» **SELECTED EXTRACT**:
I want to pose a few questions about some of the claims in this declaration.
The emphatic announcement that "Canada's openness and generosity do not extend to barbaric cultural practices that tolerate spousal abuse, "honour killings," female genital mutilation, or other gender-based violence," is particularly disturbing because the grammatical structure of the sentence carries a message in and of itself. It suggests that there is a larger set of "barbaric cultural practices," of which the subset of specific offences listed are examples of those "tolerated."
Why was it considered necessary to include the adjective, "barbaric?" Dictionary definitions of "barbaric" include the following: extremely cruel and unpleasant, primitive or unsophisticated, unrestrained, brutal, savage, vicious, merciless, inhuman, bloodthirsty. Whose idea was it to proclaim to potential immigrants from countries where some people engage in those practices -- but many, even most, do not, and many strongly oppose them -- that their entire cultures are tagged as "barbaric?"
Other questions arise from the Conservatives' aggressive admonitions against these "barbaric cultural practices." What exactly is a "cultural practice?" What makes a practice specifically a cultural one?How widespread a practice need it be in order to be defined as a cultural practice?

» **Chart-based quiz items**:
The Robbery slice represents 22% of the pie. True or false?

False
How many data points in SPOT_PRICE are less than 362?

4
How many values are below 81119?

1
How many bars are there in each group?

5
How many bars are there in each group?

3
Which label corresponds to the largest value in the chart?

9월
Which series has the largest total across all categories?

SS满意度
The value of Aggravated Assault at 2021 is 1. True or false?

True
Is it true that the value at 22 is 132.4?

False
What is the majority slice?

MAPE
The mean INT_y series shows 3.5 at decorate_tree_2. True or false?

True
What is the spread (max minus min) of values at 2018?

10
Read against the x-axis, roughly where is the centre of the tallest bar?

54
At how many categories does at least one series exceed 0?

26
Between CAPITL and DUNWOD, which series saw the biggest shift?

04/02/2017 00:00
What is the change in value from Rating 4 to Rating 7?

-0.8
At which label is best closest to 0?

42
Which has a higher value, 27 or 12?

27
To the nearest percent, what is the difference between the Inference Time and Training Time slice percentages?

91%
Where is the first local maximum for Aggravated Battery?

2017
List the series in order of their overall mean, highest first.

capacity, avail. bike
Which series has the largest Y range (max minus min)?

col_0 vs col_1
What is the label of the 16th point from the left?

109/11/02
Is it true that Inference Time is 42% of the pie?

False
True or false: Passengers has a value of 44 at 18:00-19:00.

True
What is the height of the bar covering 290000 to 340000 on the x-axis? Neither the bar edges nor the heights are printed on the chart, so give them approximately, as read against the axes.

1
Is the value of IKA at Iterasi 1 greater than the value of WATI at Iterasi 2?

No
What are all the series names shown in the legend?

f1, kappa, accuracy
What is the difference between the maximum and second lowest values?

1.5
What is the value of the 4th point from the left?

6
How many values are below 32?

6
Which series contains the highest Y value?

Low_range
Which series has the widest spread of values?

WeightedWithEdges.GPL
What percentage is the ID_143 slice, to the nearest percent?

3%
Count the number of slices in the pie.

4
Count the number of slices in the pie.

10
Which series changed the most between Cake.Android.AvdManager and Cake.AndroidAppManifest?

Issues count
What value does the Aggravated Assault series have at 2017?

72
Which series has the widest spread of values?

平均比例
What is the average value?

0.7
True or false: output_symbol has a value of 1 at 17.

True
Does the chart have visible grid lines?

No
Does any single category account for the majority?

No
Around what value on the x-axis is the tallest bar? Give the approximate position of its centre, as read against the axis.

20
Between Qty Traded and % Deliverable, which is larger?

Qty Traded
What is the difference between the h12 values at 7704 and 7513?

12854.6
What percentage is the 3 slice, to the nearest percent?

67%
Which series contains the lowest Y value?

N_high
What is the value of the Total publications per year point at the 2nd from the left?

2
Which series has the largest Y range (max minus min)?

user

» **TASK OBJECTIVE**: Reproduce in full, word for word, the passage questioning the declaration's wording on "barbaric cultural practices."

» **SOLUTION TO THIS EXERCISE**:
I want to pose a few questions about some of the claims in this declaration.
The emphatic announcement that "Canada's openness and generosity do not extend to barbaric cultural practices that tolerate spousal abuse, "honour killings," female genital mutilation, or other gender-based violence," is particularly disturbing because the grammatical structure of the sentence carries a message in and of itself. It suggests that there is a larger set of "barbaric cultural practices," of which the subset of specific offences listed are examples of those "tolerated."
Why was it considered necessary to include the adjective, "barbaric?" Dictionary definitions of "barbaric" include the following: extremely cruel and unpleasant, primitive or unsophisticated, unrestrained, brutal, savage, vicious, merciless, inhuman, bloodthirsty. Whose idea was it to proclaim to potential immigrants from countries where some people engage in those practices -- but many, even most, do not, and many strongly oppose them -- that their entire cultures are tagged as "barbaric?"
Other questions arise from the Conservatives' aggressive admonitions against these "barbaric cultural practices." What exactly is a "cultural practice?" What makes a practice specifically a cultural one?How widespread a practice need it be in order to be defined as a cultural practice?